*DIRECTIVE 1*
Can you print the passage of the abstract on electrochemistry and optical microscopy between "They offer promising" and "from optical images.", inclusive?

*EXTRACT TO READ*
----

Title: Electrochemistry and Optical Microscopy
Description:
Abstract Electrochemistry exploits local current heterogeneities at various scales ranging from the micrometer to the nanometer.
The last decade has witnessed unprecedented progress in the development of a wide range of electroanalytical techniques allowing to reveal and quantify such heterogeneity through multiscale and multifunctional operando probing of electrochemical processes.
However, most of these advanced electrochemical imaging techniques, employing scanning probes, suffer from either low imaging throughput or limited imaging size.
In parallel, optical microscopies, which can image a widefield of view in a single snapshot, have made considerable progress in terms of sensitivity, resolution, and implementation of detection modes.
Optical microscopies are then mature enough to propose, with basic bench equipment, to probe in a nondestructive way a wide range of optical (and therefore structural) properties of a material in situ , in real time: under operating conditions.
They offer promising alternative strategies for quantitative high‐resolution imaging of electrochemistry.
The first sections recall the optical properties of materials and how they can be probed optically.
They discuss fluorescence, Raman, surface plasmon resonance, scattering, or refractive index.
Then the different optical microscopes used to image electrochemical processes are examined along with some strategies to extract quantitative electrochemical information from optical images.
Finally, the last section reviews some examples of in situ imaging, at micro‐ to nanometer resolution, and quantification of electrochemical processes ranging from solution diffusion to the conversion of molecular interfaces or solids.

----

*Extracted page text data*
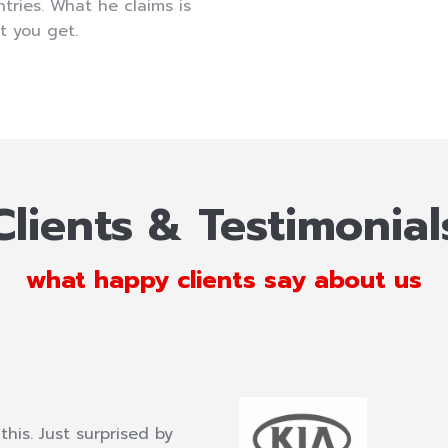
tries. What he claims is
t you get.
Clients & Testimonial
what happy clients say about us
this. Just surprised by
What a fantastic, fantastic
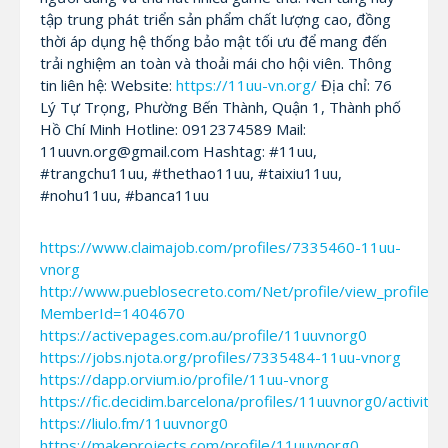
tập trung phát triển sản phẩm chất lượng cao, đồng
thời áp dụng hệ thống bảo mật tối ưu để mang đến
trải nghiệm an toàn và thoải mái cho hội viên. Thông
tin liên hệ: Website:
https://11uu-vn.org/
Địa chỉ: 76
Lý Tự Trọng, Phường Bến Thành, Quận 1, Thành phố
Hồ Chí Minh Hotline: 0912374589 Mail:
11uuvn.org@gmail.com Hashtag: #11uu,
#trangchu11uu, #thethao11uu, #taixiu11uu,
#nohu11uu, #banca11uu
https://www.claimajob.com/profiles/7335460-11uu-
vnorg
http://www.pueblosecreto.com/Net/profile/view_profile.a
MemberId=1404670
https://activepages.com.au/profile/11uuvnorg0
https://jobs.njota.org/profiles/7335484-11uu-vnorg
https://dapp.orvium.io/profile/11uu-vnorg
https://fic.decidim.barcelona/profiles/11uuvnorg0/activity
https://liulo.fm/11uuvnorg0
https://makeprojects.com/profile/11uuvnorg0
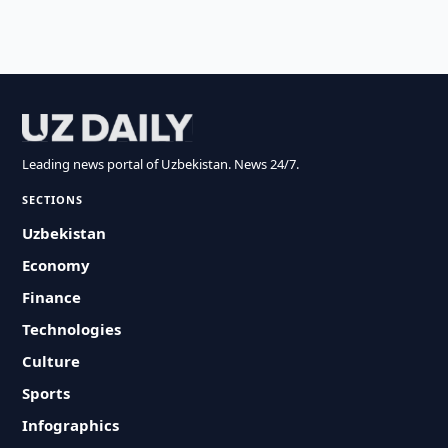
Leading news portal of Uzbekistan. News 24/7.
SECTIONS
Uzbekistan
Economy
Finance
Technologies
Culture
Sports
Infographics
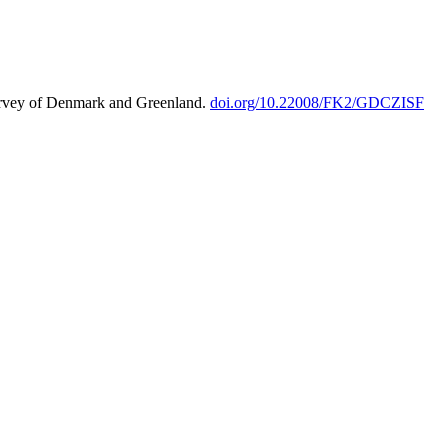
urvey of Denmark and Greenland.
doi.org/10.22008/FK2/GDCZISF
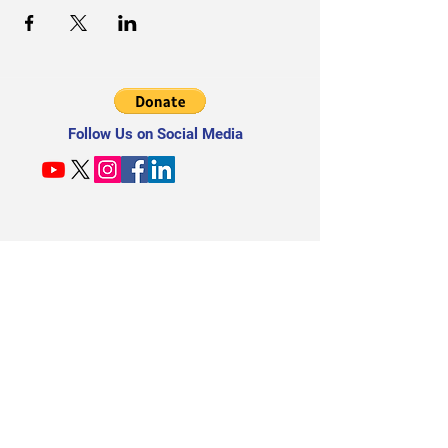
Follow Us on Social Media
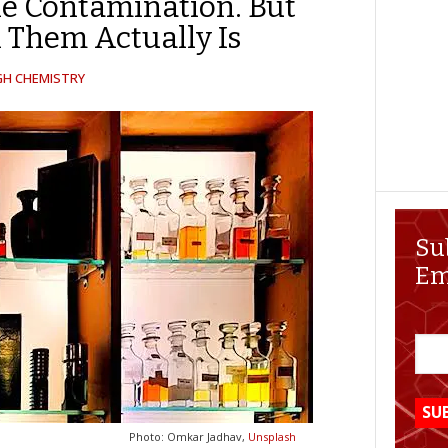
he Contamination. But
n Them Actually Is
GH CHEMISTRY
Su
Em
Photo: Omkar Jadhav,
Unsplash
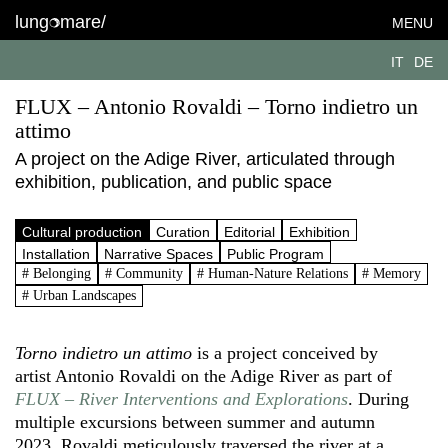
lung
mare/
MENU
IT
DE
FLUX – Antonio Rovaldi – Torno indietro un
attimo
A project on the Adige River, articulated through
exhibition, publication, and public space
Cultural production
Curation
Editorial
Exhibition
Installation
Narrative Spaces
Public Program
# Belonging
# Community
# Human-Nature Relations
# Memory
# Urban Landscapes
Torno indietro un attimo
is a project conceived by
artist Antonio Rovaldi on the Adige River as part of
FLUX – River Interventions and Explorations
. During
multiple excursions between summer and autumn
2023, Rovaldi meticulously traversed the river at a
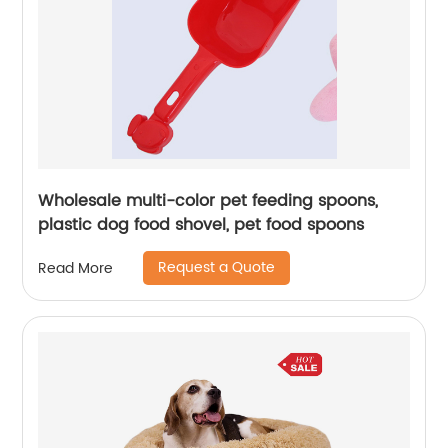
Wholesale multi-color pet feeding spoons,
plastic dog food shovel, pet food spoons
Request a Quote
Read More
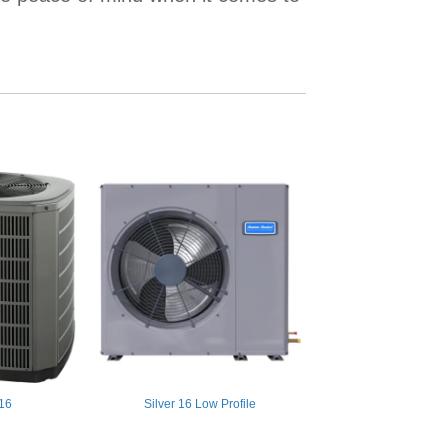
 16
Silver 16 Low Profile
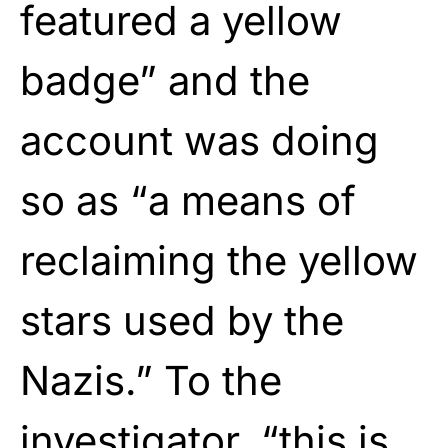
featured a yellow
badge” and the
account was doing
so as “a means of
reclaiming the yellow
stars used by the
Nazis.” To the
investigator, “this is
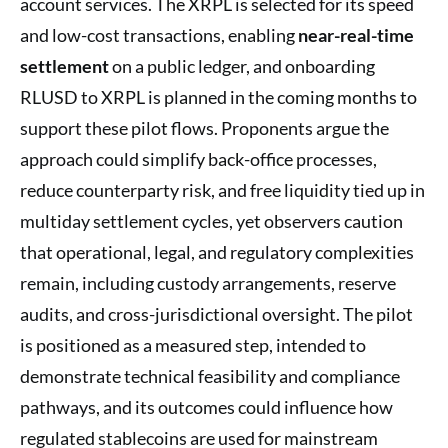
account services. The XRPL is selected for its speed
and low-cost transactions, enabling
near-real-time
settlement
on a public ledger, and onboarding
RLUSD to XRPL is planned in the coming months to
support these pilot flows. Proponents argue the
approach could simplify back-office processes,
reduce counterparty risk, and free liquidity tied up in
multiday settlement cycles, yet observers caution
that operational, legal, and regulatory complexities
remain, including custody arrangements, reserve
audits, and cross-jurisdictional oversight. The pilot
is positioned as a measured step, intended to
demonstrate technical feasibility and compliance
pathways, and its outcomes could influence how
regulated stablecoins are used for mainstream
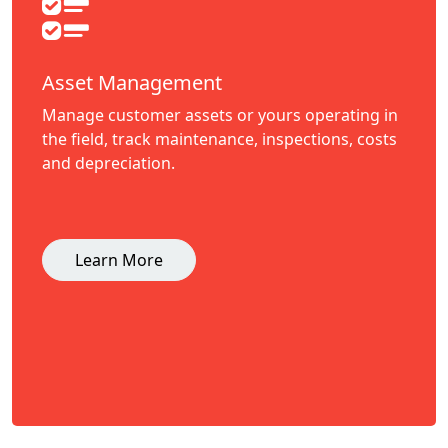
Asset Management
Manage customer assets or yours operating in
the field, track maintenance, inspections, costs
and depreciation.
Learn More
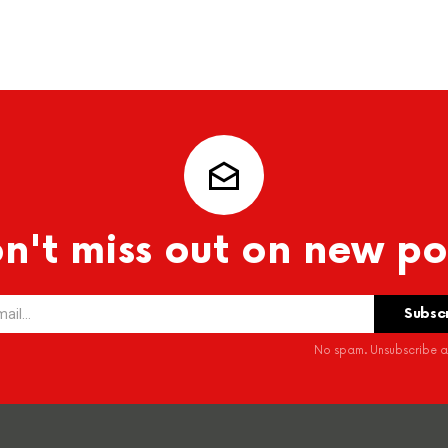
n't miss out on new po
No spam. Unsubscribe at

----

*DIRECTIVE 2*
How many lines of the records contain the string "pilot", with case counting? Reply with the number alone.

*WRITTEN REPLY 1*
They offer promising alternative strategies for quantitative high‐resolution imaging of electrochemistry.
The first sections recall the optical properties of materials and how they can be probed optically.
They discuss fluorescence, Raman, surface plasmon resonance, scattering, or refractive index.
Then the different optical microscopes used to image electrochemical processes are examined along with some strategies to extract quantitative electrochemical information from optical images.

*WRITTEN REPLY 2*
2